EXERCISE INPUTS:
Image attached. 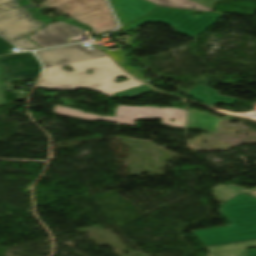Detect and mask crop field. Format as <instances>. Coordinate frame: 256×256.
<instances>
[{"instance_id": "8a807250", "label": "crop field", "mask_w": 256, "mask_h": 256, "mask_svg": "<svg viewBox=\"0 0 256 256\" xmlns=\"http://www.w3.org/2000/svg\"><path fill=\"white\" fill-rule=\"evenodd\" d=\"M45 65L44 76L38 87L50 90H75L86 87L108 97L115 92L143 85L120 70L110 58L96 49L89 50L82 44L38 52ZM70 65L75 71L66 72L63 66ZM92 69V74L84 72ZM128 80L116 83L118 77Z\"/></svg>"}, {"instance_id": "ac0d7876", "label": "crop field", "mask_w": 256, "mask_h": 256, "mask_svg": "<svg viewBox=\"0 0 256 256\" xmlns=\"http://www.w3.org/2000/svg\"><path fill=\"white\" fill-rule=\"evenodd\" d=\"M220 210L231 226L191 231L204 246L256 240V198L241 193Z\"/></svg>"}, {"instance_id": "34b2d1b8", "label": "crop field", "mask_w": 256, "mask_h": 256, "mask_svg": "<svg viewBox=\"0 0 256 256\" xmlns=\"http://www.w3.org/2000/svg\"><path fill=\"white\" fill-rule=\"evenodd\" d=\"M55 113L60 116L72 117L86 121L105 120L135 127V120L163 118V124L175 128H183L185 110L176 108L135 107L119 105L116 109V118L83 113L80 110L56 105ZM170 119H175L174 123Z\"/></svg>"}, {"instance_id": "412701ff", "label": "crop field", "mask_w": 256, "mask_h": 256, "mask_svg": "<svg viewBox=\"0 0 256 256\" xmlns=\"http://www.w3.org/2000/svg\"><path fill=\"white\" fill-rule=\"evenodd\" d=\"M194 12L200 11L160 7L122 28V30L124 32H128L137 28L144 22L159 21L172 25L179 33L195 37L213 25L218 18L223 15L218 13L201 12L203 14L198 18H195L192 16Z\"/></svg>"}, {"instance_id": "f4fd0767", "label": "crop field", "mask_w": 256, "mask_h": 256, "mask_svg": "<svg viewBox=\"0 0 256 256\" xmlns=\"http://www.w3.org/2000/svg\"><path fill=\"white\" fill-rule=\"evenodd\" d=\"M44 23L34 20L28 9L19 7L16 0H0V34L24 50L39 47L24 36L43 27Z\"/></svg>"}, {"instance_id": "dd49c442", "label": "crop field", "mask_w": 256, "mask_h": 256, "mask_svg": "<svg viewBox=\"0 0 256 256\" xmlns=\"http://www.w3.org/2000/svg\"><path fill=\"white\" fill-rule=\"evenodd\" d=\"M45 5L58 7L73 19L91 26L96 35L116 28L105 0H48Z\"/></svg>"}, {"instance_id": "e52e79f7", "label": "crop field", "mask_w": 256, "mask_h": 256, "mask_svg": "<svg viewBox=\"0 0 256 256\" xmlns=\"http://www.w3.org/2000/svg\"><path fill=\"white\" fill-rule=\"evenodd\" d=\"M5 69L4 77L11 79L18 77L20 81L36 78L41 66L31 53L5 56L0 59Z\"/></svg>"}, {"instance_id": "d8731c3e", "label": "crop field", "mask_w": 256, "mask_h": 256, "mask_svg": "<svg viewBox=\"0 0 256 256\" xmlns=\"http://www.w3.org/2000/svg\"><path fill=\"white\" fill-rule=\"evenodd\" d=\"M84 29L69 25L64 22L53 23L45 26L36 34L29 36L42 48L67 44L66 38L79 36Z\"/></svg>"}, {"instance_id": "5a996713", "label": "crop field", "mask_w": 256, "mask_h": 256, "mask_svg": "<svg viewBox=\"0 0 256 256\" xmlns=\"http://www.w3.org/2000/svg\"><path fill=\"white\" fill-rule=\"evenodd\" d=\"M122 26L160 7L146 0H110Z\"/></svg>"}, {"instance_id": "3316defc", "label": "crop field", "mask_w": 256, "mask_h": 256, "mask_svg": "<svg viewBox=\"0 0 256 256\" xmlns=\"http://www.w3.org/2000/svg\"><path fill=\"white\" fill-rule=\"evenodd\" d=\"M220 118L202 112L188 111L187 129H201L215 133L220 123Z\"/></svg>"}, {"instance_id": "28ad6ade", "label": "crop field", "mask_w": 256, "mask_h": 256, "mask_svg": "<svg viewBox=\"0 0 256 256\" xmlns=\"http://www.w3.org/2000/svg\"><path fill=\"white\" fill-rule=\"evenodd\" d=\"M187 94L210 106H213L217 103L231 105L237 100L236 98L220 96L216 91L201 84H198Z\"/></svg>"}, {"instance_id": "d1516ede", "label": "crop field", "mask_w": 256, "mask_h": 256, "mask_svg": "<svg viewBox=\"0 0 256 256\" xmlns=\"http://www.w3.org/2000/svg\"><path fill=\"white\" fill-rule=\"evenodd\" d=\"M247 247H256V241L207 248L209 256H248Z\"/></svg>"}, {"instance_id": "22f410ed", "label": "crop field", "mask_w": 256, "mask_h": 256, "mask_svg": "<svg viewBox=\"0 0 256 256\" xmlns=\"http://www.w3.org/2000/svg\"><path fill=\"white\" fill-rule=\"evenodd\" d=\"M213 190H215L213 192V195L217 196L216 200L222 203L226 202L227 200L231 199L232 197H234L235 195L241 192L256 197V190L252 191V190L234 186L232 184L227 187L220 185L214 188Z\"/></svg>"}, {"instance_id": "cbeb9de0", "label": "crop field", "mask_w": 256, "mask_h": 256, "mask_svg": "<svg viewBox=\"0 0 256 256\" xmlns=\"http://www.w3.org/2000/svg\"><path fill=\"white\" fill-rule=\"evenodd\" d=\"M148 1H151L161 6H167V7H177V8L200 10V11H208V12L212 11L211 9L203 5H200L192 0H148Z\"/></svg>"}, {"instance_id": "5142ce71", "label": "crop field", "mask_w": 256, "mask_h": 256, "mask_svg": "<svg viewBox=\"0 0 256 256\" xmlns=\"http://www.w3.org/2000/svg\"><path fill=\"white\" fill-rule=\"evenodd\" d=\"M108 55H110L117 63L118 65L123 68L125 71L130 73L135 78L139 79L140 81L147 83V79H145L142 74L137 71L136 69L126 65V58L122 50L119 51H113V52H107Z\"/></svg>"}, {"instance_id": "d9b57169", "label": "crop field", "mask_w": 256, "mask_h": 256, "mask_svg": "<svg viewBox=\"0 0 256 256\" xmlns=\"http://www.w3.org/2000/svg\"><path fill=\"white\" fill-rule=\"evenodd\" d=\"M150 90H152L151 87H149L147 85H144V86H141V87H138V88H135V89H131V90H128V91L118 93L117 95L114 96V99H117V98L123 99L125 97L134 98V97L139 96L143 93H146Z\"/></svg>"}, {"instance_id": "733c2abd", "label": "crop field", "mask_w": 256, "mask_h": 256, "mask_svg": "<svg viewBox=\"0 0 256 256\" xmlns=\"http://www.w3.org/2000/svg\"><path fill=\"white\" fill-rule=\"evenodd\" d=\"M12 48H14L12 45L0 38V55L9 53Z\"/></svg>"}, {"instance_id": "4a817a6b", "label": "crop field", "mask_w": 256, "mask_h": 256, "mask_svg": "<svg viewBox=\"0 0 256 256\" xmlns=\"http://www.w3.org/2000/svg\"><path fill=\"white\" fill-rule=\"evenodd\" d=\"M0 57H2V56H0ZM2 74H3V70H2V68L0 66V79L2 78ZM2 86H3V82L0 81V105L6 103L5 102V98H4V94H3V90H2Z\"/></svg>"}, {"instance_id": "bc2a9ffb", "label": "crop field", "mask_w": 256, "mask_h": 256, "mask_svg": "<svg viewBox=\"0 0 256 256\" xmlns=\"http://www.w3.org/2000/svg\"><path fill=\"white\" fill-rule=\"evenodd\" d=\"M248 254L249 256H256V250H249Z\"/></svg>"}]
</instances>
==
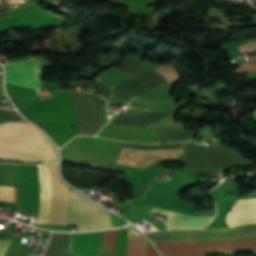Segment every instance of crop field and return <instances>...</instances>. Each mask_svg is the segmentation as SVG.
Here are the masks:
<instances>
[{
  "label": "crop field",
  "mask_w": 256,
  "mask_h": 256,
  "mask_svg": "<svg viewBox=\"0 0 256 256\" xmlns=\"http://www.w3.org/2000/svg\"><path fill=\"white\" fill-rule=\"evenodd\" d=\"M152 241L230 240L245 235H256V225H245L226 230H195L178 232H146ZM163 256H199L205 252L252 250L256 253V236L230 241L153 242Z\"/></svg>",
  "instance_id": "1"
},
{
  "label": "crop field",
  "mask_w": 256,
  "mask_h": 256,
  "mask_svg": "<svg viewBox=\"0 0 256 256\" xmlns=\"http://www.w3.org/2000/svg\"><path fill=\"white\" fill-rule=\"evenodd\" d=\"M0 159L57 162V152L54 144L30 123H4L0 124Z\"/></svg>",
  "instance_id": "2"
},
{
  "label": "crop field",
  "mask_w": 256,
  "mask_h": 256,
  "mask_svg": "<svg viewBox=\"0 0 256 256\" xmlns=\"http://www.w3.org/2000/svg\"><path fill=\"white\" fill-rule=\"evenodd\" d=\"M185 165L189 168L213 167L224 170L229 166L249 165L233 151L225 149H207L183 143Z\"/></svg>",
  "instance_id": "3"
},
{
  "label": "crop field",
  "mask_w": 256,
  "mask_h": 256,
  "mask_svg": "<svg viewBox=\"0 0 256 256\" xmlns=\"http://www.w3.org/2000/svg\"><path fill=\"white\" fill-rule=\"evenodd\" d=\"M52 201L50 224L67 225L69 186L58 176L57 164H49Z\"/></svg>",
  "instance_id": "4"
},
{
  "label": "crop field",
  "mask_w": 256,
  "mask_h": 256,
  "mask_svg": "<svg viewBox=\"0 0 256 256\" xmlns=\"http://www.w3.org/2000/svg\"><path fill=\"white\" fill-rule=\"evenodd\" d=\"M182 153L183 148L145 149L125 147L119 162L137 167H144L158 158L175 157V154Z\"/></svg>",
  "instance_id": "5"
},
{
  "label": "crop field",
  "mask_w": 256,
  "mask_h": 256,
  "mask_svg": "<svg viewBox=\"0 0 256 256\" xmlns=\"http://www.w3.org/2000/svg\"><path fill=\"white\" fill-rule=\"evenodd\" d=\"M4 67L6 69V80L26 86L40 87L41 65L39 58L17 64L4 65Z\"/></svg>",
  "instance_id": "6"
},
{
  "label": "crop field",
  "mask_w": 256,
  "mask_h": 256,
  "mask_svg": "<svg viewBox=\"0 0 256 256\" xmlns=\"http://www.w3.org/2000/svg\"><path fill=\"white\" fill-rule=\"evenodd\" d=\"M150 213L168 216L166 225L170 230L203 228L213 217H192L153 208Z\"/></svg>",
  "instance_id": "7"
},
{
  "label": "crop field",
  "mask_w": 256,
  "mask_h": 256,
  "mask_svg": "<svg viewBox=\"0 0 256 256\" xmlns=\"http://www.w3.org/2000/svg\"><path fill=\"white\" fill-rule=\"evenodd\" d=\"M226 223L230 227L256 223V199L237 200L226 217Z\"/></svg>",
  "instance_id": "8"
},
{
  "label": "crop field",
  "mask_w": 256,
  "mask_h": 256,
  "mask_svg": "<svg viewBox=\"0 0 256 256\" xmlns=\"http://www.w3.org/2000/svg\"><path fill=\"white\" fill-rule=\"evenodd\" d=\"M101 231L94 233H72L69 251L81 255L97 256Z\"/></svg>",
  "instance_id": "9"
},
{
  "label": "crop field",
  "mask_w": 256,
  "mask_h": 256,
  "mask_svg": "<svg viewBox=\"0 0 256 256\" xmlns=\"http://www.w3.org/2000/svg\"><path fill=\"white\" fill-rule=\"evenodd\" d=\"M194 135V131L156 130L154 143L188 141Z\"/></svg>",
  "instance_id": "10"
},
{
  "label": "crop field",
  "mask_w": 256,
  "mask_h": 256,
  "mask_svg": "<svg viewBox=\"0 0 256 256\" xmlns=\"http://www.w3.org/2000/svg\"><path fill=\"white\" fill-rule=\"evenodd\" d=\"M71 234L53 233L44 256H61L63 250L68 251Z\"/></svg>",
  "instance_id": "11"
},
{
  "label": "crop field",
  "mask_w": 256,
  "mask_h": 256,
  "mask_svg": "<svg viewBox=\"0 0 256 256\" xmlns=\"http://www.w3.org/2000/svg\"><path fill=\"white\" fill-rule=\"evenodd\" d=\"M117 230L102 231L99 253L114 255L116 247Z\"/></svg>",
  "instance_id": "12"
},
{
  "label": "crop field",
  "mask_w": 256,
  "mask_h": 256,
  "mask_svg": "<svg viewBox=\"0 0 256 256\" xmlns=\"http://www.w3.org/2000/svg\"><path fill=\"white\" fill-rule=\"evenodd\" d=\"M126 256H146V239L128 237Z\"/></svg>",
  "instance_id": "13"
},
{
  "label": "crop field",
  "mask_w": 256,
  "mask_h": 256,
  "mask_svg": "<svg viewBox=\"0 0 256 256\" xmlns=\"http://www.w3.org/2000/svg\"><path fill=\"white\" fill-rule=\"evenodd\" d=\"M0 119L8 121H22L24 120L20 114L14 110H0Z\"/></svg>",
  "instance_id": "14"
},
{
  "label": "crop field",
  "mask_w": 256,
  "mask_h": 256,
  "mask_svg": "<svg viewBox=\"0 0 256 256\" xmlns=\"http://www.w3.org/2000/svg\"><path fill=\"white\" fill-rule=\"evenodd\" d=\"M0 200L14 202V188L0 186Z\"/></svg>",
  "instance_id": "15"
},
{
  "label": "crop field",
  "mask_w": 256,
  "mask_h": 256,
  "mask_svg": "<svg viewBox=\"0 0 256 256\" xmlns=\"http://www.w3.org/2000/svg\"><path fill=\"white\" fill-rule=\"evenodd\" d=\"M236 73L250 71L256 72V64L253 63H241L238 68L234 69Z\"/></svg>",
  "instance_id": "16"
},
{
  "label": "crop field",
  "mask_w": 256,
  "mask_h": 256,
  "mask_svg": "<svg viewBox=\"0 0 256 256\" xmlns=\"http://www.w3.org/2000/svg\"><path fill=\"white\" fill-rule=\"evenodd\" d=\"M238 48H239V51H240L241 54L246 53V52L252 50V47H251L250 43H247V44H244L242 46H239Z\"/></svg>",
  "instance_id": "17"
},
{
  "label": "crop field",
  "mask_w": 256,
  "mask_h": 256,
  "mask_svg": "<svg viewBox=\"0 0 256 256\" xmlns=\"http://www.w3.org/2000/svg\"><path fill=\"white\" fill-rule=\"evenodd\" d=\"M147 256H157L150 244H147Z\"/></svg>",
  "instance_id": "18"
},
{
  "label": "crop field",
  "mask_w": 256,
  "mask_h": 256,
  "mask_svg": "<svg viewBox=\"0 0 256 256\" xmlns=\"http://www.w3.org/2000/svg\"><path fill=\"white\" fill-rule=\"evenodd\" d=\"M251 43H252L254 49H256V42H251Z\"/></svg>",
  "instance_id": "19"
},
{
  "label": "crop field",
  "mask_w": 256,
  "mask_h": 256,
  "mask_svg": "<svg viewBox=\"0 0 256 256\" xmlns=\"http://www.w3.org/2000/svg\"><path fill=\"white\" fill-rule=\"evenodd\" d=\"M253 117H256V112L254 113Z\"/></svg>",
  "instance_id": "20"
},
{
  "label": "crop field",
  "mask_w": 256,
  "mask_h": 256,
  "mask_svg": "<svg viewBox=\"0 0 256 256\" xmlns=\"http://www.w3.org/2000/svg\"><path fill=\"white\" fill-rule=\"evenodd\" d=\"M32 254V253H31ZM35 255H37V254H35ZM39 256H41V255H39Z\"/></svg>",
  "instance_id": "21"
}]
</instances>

SHORT PROBLEM: Echo the data above verbatim, from the line containing "Segment every instance" to the line containing "165L189 168L213 167L224", both ends included. Omit the pictures from your output.

FINAL RESULT:
Segment every instance of crop field and return <instances>...</instances>. Each mask_svg is the segmentation as SVG.
Here are the masks:
<instances>
[{
  "label": "crop field",
  "mask_w": 256,
  "mask_h": 256,
  "mask_svg": "<svg viewBox=\"0 0 256 256\" xmlns=\"http://www.w3.org/2000/svg\"><path fill=\"white\" fill-rule=\"evenodd\" d=\"M152 241L230 240L245 235H256V225H245L226 230H195L178 232H146ZM163 256H199L205 252L252 250L256 253V236L230 241L153 242Z\"/></svg>",
  "instance_id": "1"
},
{
  "label": "crop field",
  "mask_w": 256,
  "mask_h": 256,
  "mask_svg": "<svg viewBox=\"0 0 256 256\" xmlns=\"http://www.w3.org/2000/svg\"><path fill=\"white\" fill-rule=\"evenodd\" d=\"M0 159L57 162V152L54 144L30 123H4L0 124Z\"/></svg>",
  "instance_id": "2"
},
{
  "label": "crop field",
  "mask_w": 256,
  "mask_h": 256,
  "mask_svg": "<svg viewBox=\"0 0 256 256\" xmlns=\"http://www.w3.org/2000/svg\"><path fill=\"white\" fill-rule=\"evenodd\" d=\"M185 165L189 168L213 167L224 170L229 166L249 165L233 151L225 149H207L183 143Z\"/></svg>",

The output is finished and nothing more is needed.